▶ _Exercise instructions_
All records must be restated word for word.

▶ _Given entries_
■ ■ ■

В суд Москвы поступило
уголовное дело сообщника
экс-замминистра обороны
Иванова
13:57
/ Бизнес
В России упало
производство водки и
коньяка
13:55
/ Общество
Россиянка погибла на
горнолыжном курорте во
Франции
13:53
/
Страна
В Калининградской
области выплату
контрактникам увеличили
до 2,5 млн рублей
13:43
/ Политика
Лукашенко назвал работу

■ ■ ■

▶ _Task answer_
В суд Москвы поступило
уголовное дело сообщника
экс-замминистра обороны
Иванова
13:57
/ Бизнес
В России упало
производство водки и
коньяка
13:55
/ Общество
Россиянка погибла на
горнолыжном курорте во
Франции
13:53
/
Страна
В Калининградской
области выплату
контрактникам увеличили
до 2,5 млн рублей
13:43
/ Политика
Лукашенко назвал работу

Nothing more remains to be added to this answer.